An antibody-drug conjugate (ADC) consists of a small molecule drug – or payloads – connected by a linker to a monoclonal antibody which targets diseased tissues.
In 2001, Pfizer was the first to see regulatory success with an ADC through the - later withdrawn - drug Mylotarg, and now the Big Biopharma firm is looking to explore such technology further through a joint licensing deal with Bioatla.
Under terms of the agreement announced yesterday, Pfizer will pay up to $1bn (€920m) in up-front, regulatory and sales milestone payments after accessing the San Diego-based biotech’s CAB platform and gaining the exclusive option to develop and commercialise BioAtla’s CAB antibodies that target CTLA4, a validated immuno-oncology target in humans.
CABs are proteins, such as antibodies or enzymes, activated by specific microenvironments within the body, and in May 2014 Bioatla received a method-independent patent for their development and manufacture.
“CAB-ADC antibodies aim to address the inherent limitations of current ADC antibody technology by actively binding to antigens expressed on tumor tissue-resident cancer cells, but not to the same antigens expressed on normal cells in non-diseased tissues,” Bioatla said in a statement.

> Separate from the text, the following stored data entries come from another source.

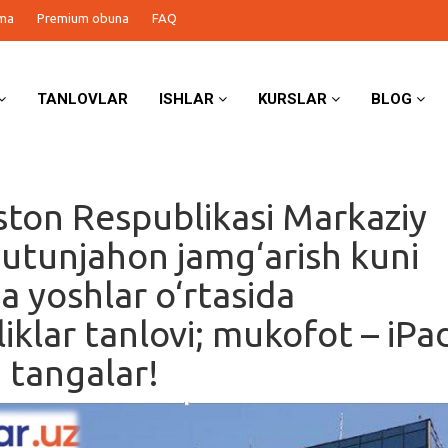
ma
Premium obuna
FAQ
TANLOVLAR
ISHLAR
KURSLAR
BLOG
ston Respublikasi Markaziy
Butunjahon jamg‘arish kuni
a yoshlar o‘rtasida
iklar tanlovi; mukofot – iPa
tangalar!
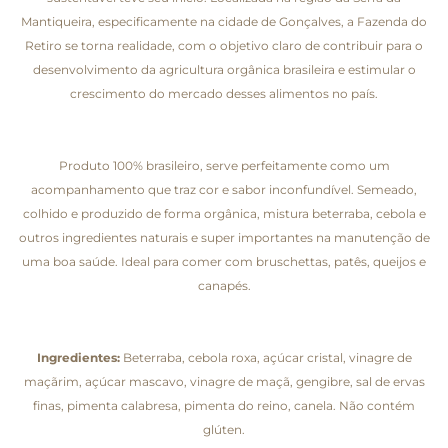
Mantiqueira, especificamente na cidade de Gonçalves, a Fazenda do
Retiro se torna realidade, com o objetivo claro de contribuir para o
desenvolvimento da agricultura orgânica brasileira e estimular o
crescimento do mercado desses alimentos no país.
Produto 100% brasileiro, serve perfeitamente como um
acompanhamento que traz cor e sabor inconfundível. Semeado,
colhido e produzido de forma orgânica, mistura beterraba, cebola e
outros ingredientes naturais e super importantes na manutenção de
uma boa saúde. Ideal para comer com bruschettas, patês, queijos e
canapés.
Ingredientes:
Beterraba, cebola roxa, açúcar cristal, vinagre de
maçãrim, açúcar mascavo, vinagre de maçã, gengibre, sal de ervas
finas, pimenta calabresa, pimenta do reino, canela. Não contém
glúten.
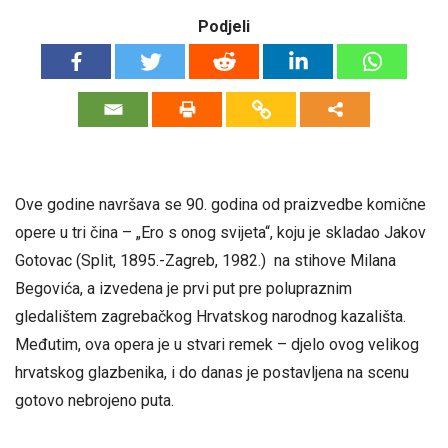
Podjeli
Ove godine navršava se 90. godina od praizvedbe komične
opere u tri čina – „Ero s onog svijeta“, koju je skladao Jakov
Gotovac (Split, 1895.-Zagreb, 1982.) na stihove Milana
Begovića, a izvedena je prvi put pre polupraznim
gledalištem zagrebačkog Hrvatskog narodnog kazališta.
Međutim, ova opera je u stvari remek – djelo ovog velikog
hrvatskog glazbenika, i do danas je postavljena na scenu
gotovo nebrojeno puta.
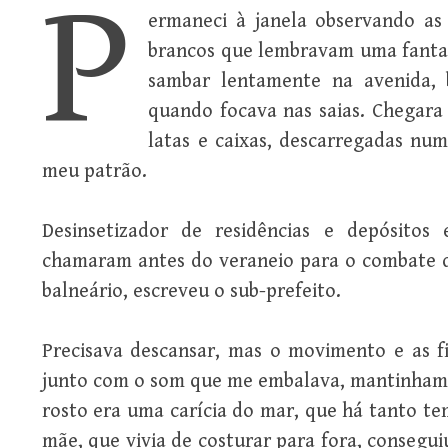
P
ermaneci à janela observando as
brancos que lembravam uma fantasi
sambar lentamente na avenida,
quando focava nas saias. Chegara
latas e caixas, descarregadas nu
meu patrão.
Desinsetizador de residências e depósitos
chamaram antes do veraneio para o combate d
balneário, escreveu o sub-prefeito.
Precisava descansar, mas o movimento e as 
junto com o som que me embalava, mantinham-m
rosto era uma carícia do mar, que há tanto t
mãe, que vivia de costurar para fora, consegui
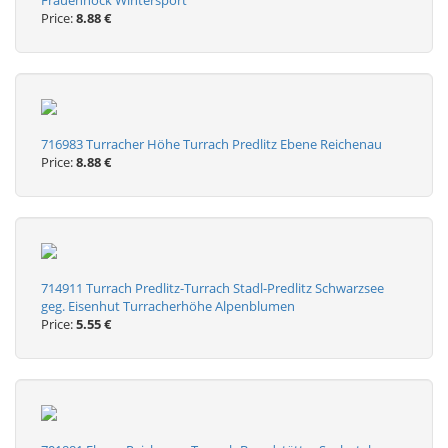
Frauennock Wintersport
Price:
8.88 €
716983 Turracher Höhe Turrach Predlitz Ebene Reichenau
Price:
8.88 €
714911 Turrach Predlitz-Turrach Stadl-Predlitz Schwarzsee
geg. Eisenhut Turracherhöhe Alpenblumen
Price:
5.55 €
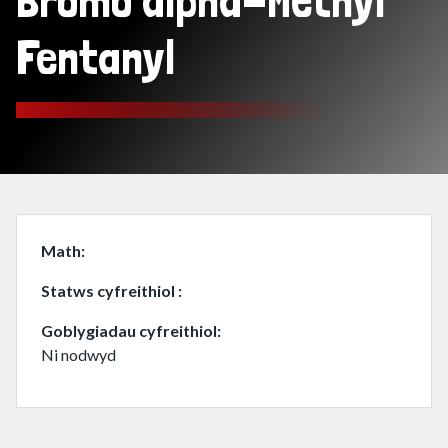
Bromo alpha-Methyl
Fentanyl
Math
Statws cyfreithiol
Goblygiadau cyfreithiol
Ni nodwyd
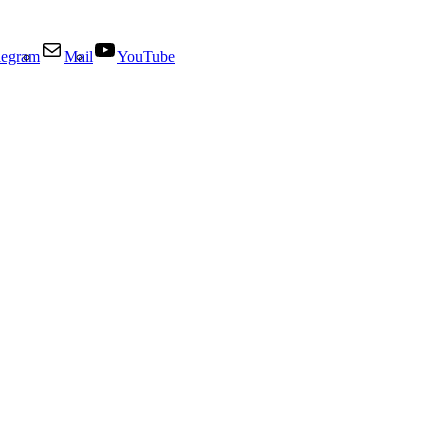
legram
Mail
YouTube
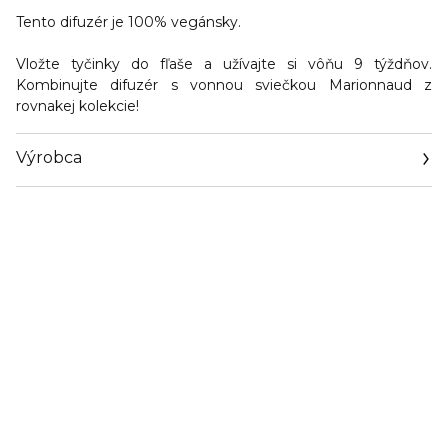
Tento difuzér je 100% vegánsky.
Vložte tyčinky do fľaše a užívajte si vôňu 9 týždňov.
Kombinujte difuzér s vonnou sviečkou Marionnaud z
rovnakej kolekcie!
Výrobca
Email
https://www.marionnaud.com/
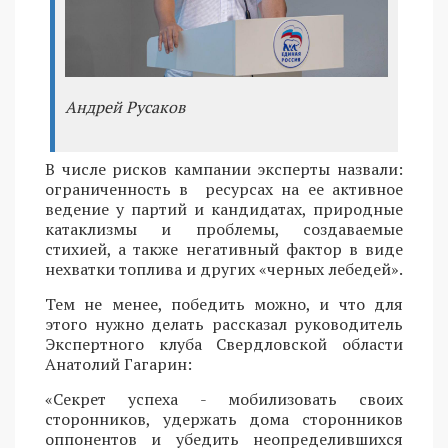
Андрей Русаков
В числе рисков кампании эксперты назвали:
ограниченность в ресурсах на ее активное
ведение у партий и кандидатах, природные
катаклизмы и проблемы, создаваемые
стихией, а также негативный фактор в виде
нехватки топлива и других «черных лебедей».
Тем не менее, победить можно, и что для
этого нужно делать рассказал руководитель
Экспертного клуба Свердловской области
Анатолий Гагарин:
«Секрет успеха - мобилизовать своих
сторонников, удержать дома сторонников
оппонентов и убедить неопределившихся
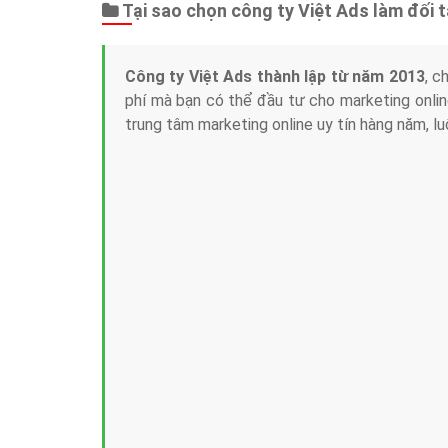
Tại sao chọn công ty Việt Ads làm đối 
Công ty Việt Ads thành lập từ năm 2013
, c
phí mà bạn có thể đầu tư cho marketing on
trung tâm marketing online uy tín hàng năm, l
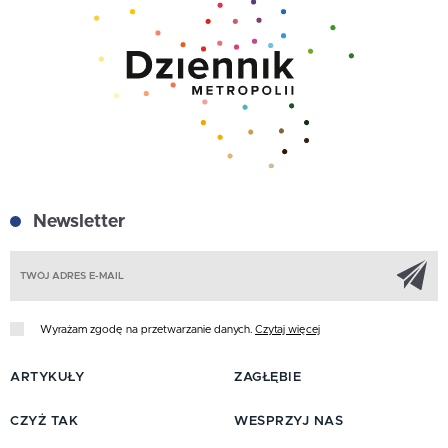
Newsletter
Z
Wyrażam zgodę na przetwarzanie danych.
Czytaj więcej
ARTYKUŁY
ZAGŁĘBIE
CZYŻ TAK
WESPRZYJ NAS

“The use of CAB antibodies as payload delivery vehicles could dramatically increase the number of tumor-associated antigens that are addressable with ADC technology.”
The agreement will also allow Bioalta access to ADC payloads owned by Pfizer, which would then receive milestone payments and royalties on any successful CAB-ADC product developed by Bioalta.
“This agreement between Pfizer and BioAtla provides an exciting opportunity to further explore innovative and potentially breakthrough technologies in the treatment of human cancers,” said Bob Abraham, Head of Pfizer's Oncology-Rinat R&D Group;
“By leveraging the unique capabilities of the two companies, we hope to advance our mission to deliver safer and more effective medicines to our patients.”